日記・談義坊 /

大往生したけりゃ 医療とかかわるな


 孫たち、やっぱり、友達や兄祐汰がいる鹿児島谷山がいいのか、帰るとなると朝も早起きです。朝飯は、ばあちゃんにおにぎりを握ってもらって、船の中で頂きました。私は、鹿児島滞在時間3時間しかありません。夜は、親子5人での水入らずの時間作ってあげようと日帰りすることにしたのです。
 チビら、映画観に連れて行って、とせがみます。「シング」を観ようかと提案しましたが、「仮面ライダー」が観たいとききません。串木野新港から、鹿児島中央駅の「鹿児島ミッテ10」に直行。仕方ないので、二人を座席に案内して、私は、書店などうろつくことにしました。

 久しぶりの紀伊國屋書店。本の題名、帯に書かれた文章を読むだけでも楽しいです。平積みの新刊書を立ち読みすることでした。
 流行なんでしょうか。「健康診断は受けてはいけない」「がん検診を信じるな~早期発見・早期治療のウソ~」「大往生したけりゃ医療とかかわるな」など、現代医療に対する問題提起なんでしょう。立ち読みしながら、納得するところも多々ありました。面白そうだったので、「大往生したけりゃ医療とかかわるな」を買ってきました。ついでに「いい人生は、最期の5年で決まる」も追加。

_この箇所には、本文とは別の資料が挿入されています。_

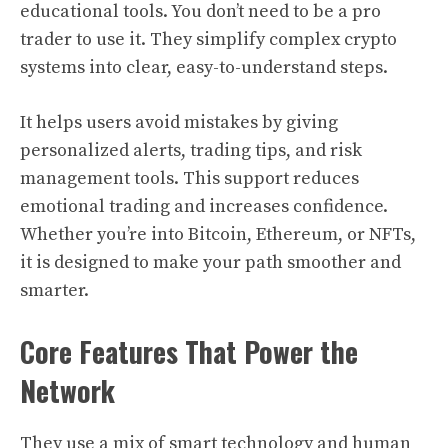
educational tools. You don’t need to be a pro
trader to use it. They simplify complex crypto
systems into clear, easy-to-understand steps.
It helps users avoid mistakes by giving
personalized alerts, trading tips, and risk
management tools. This support reduces
emotional trading and increases confidence.
Whether you’re into Bitcoin, Ethereum, or NFTs,
it is designed to make your path smoother and
smarter.
Core Features That Power the
Network
They use a mix of smart technology and human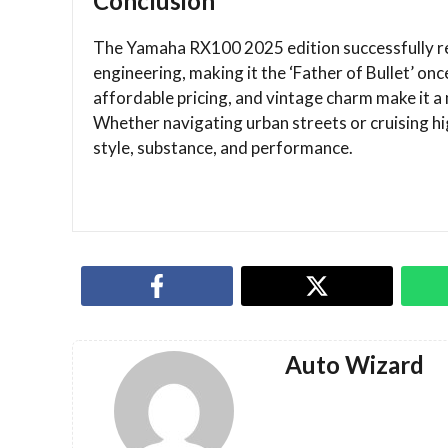
Conclusion
The Yamaha RX100 2025 edition successfully re
engineering, making it the ‘Father of Bullet’ onc
affordable pricing, and vintage charm make it 
Whether navigating urban streets or cruising 
style, substance, and performance.
Auto Wizard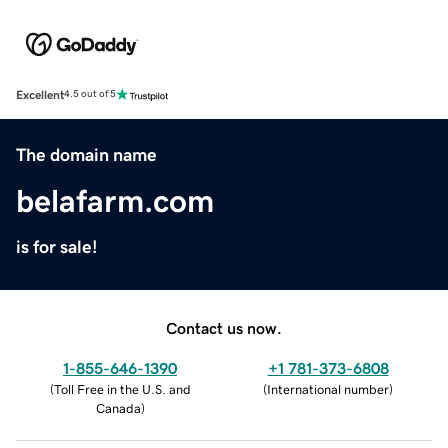
Excellent
4.5 out of 5
The domain name
belafarm.com
is for sale!
Contact us now.
1-855-646-1390
+1 781-373-6808
(
Toll Free in the U.S. and
(
International number
)
Canada
)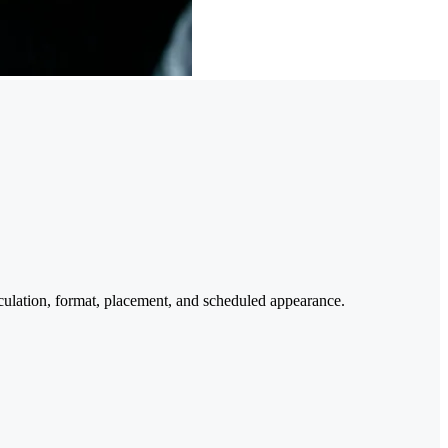
culation, format, placement, and scheduled appearance.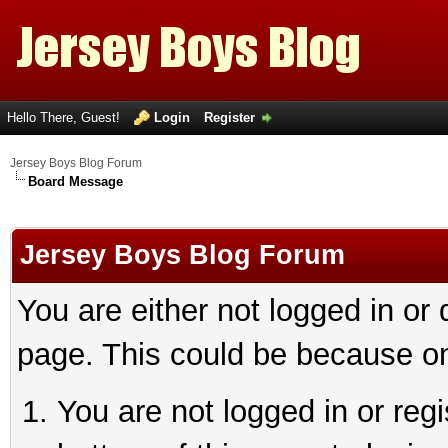
Hello There, Guest!
Login
Register
Jersey Boys Blog Forum
Board Message
Jersey Boys Blog Forum
You are either not logged in or
page. This could be because on
You are not logged in or reg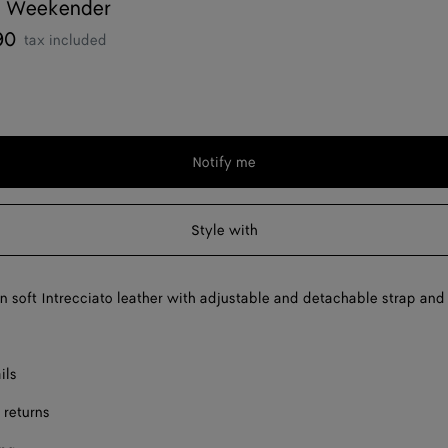
 Weekender
90
tax included
Notify me
Style with
 soft Intrecciato leather with adjustable and detachable strap and
ils
 returns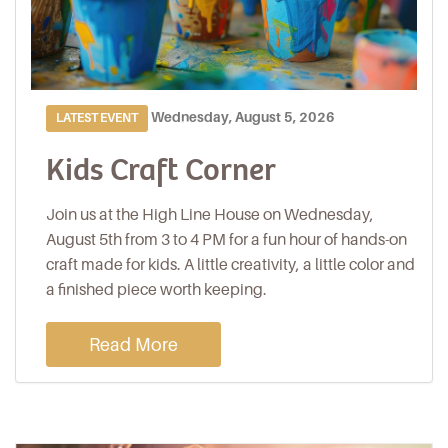
Wednesday, August 5, 2026
LATEST EVENT
Kids Craft Corner
Join us at the High Line House on Wednesday,
August 5th from 3 to 4 PM for a fun hour of hands-on
craft made for kids. A little creativity, a little color and
a finished piece worth keeping.
Read More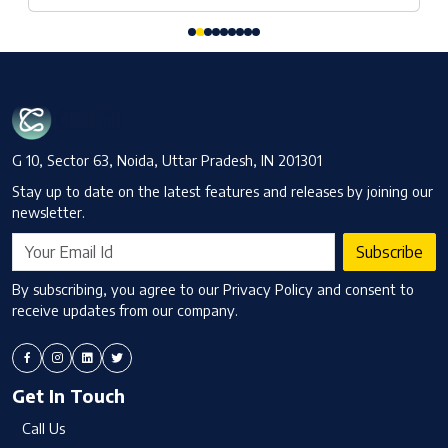
G 10, Sector 63, Noida, Uttar Pradesh, IN 201301
Stay up to date on the latest features and releases by joining our
newsletter.
Subscribe
By subscribing, you agree to our Privacy Policy and consent to
receive updates from our company.
Get In Touch
Call Us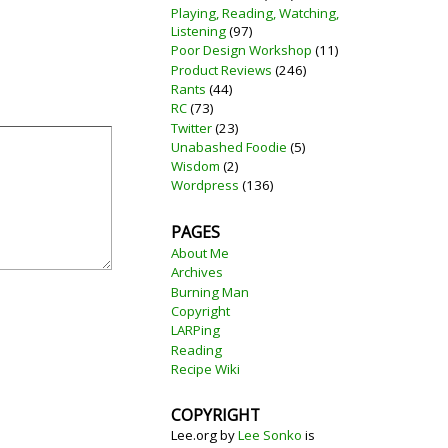
Playing, Reading, Watching,
Listening
(97)
Poor Design Workshop
(11)
Product Reviews
(246)
Rants
(44)
RC
(73)
Twitter
(23)
Unabashed Foodie
(5)
Wisdom
(2)
Wordpress
(136)
PAGES
About Me
Archives
Burning Man
Copyright
LARPing
Reading
Recipe Wiki
COPYRIGHT
Lee.org
by
Lee Sonko
is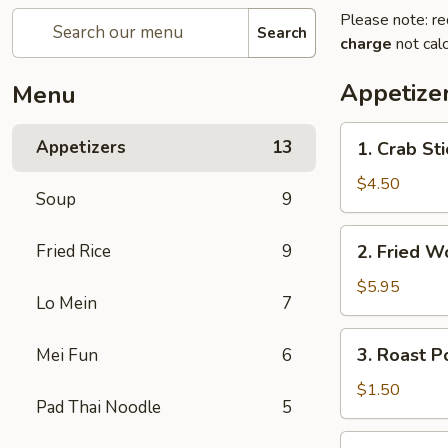
Please note: re
Search
charge
not calc
Appetize
Menu
1.
Appetizers
13
1. Crab St
Crab
Stick
$4.50
Soup
9
(4)
蟹
2.
Fried Rice
9
2. Fried 
棒
Fried
Wonton
$5.95
Lo Mein
7
(10)
炸
3.
3. Roast 
Mei Fun
6
云
Roast
吞
Pork
$1.50
Pad Thai Noodle
5
Egg
Roll
4.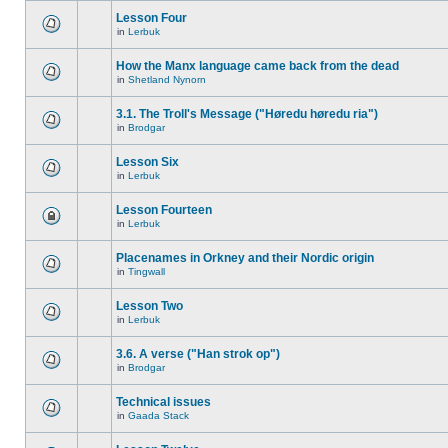
Lesson Four
in
Lerbuk
How the Manx language came back from the dead
in
Shetland Nynorn
3.1. The Troll's Message ("Høredu høredu ria")
in
Brodgar
Lesson Six
in
Lerbuk
Lesson Fourteen
in
Lerbuk
Placenames in Orkney and their Nordic origin
in
Tingwall
Lesson Two
in
Lerbuk
3.6. A verse ("Han strok op")
in
Brodgar
Technical issues
in
Gaada Stack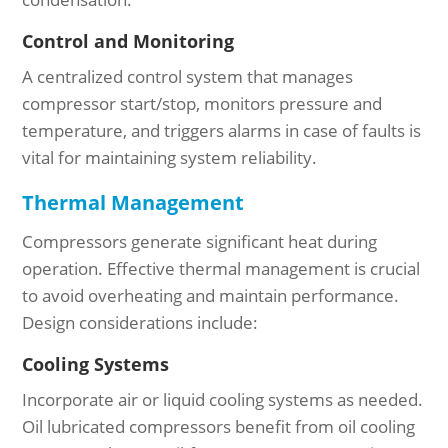
Control and Monitoring
A centralized control system that manages
compressor start/stop, monitors pressure and
temperature, and triggers alarms in case of faults is
vital for maintaining system reliability.
Thermal Management
Compressors generate significant heat during
operation. Effective thermal management is crucial
to avoid overheating and maintain performance.
Design considerations include:
Cooling Systems
Incorporate air or liquid cooling systems as needed.
Oil lubricated compressors benefit from oil cooling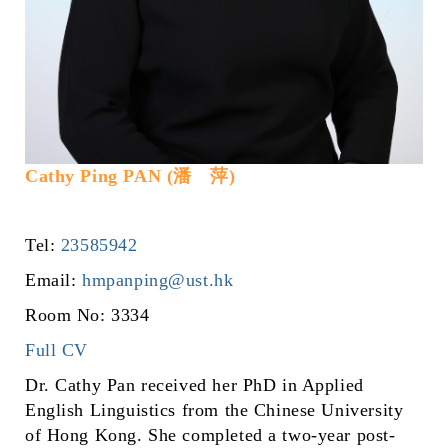
Cathy Ping PAN (潘 萍)
Tel:
23585942
Email:
hmpanping@ust.hk
Room No: 3334
Full CV
Dr. Cathy Pan received her PhD in Applied
English Linguistics from the Chinese University
of Hong Kong. She completed a two-year post-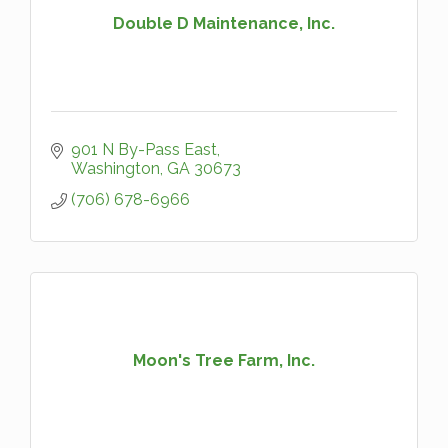
Double D Maintenance, Inc.
901 N By-Pass East
Washington
GA
30673
(706) 678-6966
Moon's Tree Farm, Inc.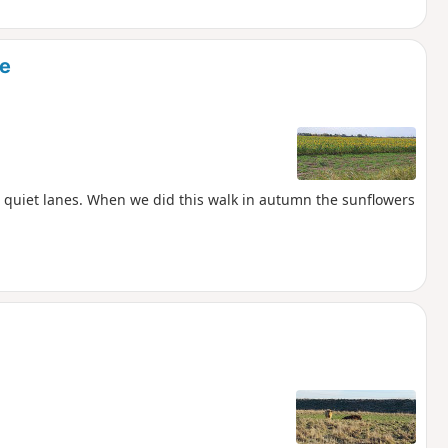
ne
n quiet lanes. When we did this walk in autumn the sunflowers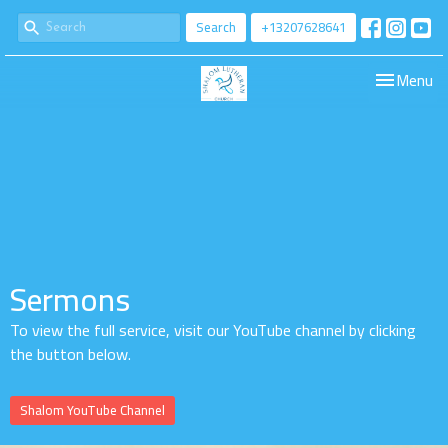
Search
+13207628641
Toggle navi
Menu
Sermons
To view the full service, visit our YouTube channel by clicking
the button below.
Shalom YouTube Channel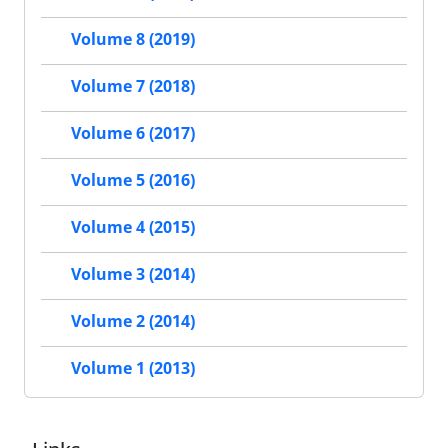
Volume 8 (2019)
Volume 7 (2018)
Volume 6 (2017)
Volume 5 (2016)
Volume 4 (2015)
Volume 3 (2014)
Volume 2 (2014)
Volume 1 (2013)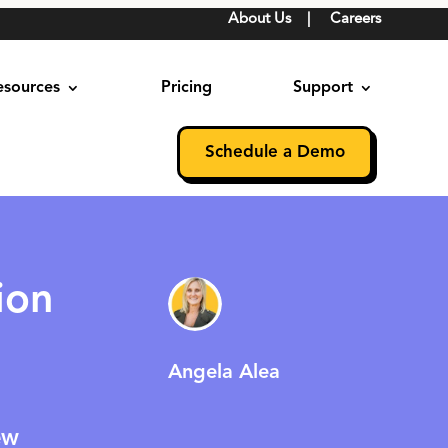
About Us
|
Careers
esources
Pricing
Support
Schedule a Demo
ion
Angela Alea
ew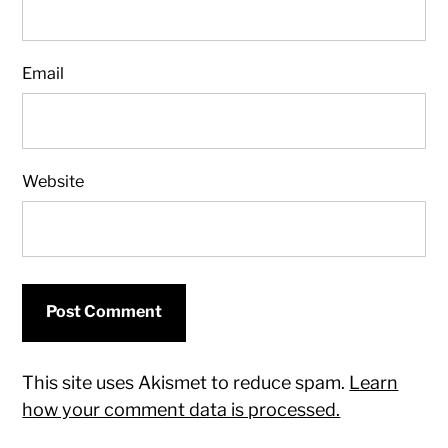
Email
Website
This site uses Akismet to reduce spam.
Learn
how your comment data is processed.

 帰りの船の中、一気に読みました。「2025年問題の解決を目指して」とのテーマで語られていますが、要するに、「自然死のすすめ」です。今では、ほとんどの人が、病院で生まれ、最期も病院で死にます。病院では、仕事って言うか、宿命みたいなもので、当然に「延命医療」に一生懸命です。
 人間には穏やかに死ねるしくみが備わっているそうなんです。穏やかに死ぬのを邪魔しているのが「延命治療」であり、“延命介護”だという。
 考えてみると、私たちの子供の頃までは、自宅で、点滴注射や酸素吸入をされることもなく、ムリヤリ口の中へ食べものを押し込まれることもなく、好きなものを、ムリせず食べられるだけという状況で、みんな穏やかに死んでいったんだろうと思います。死は、日常の出来事でしたから、代々、文化として受け継がれていたのです。
 著者の中村仁一先生は、こう続けます。
 ところが、医療保険制度が整備され、核家族化が進んで介護力が減り、老人医療の無料化などがあり、死にかけると病院へという流れになり、人が自然に死んでいく時はどういう様相を呈するのかということが、わからなくなってしまいました。そして、未知なるがゆえに、恐ろしいものに変貌した結果、見ないように、考えないようになってしまったのです。
 もちろん、その背景には、こんなに進歩したといわれているのだから、医学が「死」すらも解決してくれるのではないか、との過大な期待があったのも事実でしょう。と。

 「死に時」がきたら食べなくなるのは自然の摂理。
 看取り期においては、医療のみならず、介護の面でも、
 ・死にゆく自然の経過を邪魔してはいけない
 ・死にゆく人間に無用な苦痛を与えてはならない。 んだそうです。納得です。

 私は、美代子さんもですが、子や孫に迷惑をかけないように「ピンピンコロリ」を願っているのですが、それは1等7億円のジャンボ宝くじに当たるよりむずかしいとのこと。「ピンピンコロリ」は、願ってもムリってことですよね。
 「死に時」がきたら素直に受け入れましょう。自然死が一番ですよね。子や孫にも伝えませんなら。できれば、在宅で畳の上で死にたいものです。

 っていいながら、明日、明後日死ぬとは思っていないのです。
 「いい人生は、最期の5年で決まる」らしいですから、75になったら、しっかり考えませんなら。